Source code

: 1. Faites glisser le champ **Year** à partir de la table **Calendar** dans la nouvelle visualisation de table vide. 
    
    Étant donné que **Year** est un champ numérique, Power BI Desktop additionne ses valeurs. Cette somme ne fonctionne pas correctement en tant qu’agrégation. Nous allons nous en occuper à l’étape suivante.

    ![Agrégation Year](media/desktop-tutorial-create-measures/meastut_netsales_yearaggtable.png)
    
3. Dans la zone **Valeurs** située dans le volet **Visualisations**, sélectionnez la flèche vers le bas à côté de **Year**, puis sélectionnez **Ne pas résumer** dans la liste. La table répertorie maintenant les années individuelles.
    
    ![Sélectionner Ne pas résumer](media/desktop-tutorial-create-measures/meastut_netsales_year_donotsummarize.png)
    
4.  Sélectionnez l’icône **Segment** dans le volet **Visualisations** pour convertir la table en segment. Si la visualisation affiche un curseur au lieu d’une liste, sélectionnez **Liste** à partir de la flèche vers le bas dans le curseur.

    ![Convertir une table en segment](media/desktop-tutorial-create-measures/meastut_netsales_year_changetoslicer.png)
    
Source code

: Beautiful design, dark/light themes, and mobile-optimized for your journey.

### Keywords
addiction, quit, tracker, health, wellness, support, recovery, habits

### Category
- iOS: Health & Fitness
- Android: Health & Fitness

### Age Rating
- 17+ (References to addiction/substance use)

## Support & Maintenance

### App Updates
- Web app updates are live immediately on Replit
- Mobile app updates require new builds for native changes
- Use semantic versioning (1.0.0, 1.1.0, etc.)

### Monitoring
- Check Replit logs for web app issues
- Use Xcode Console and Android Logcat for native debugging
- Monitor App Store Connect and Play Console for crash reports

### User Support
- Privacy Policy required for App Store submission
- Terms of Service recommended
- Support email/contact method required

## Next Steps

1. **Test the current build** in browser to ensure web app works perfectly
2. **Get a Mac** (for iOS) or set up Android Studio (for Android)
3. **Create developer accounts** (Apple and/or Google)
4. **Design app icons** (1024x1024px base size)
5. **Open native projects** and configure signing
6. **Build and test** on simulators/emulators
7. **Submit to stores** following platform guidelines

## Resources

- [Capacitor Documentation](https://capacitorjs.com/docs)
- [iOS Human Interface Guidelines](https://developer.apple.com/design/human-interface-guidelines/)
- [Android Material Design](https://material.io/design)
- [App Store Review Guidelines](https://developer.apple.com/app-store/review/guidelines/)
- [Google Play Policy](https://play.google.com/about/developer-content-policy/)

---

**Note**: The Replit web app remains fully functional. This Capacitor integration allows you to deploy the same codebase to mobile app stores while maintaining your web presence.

☆ ☆ ☆ ☆

Word for word, restate the lines of the listing above starting at the line with "- Web app updates" and ending at the line with "### User Support", and nothing outside them.

▶ **Reply to the exercise**
- Web app updates are live immediately on Replit
- Mobile app updates require new builds for native changes
- Use semantic versioning (1.0.0, 1.1.0, etc.)

### Monitoring
- Check Replit logs for web app issues
- Use Xcode Console and Android Logcat for native debugging
- Monitor App Store Connect and Play Console for crash reports

### User Support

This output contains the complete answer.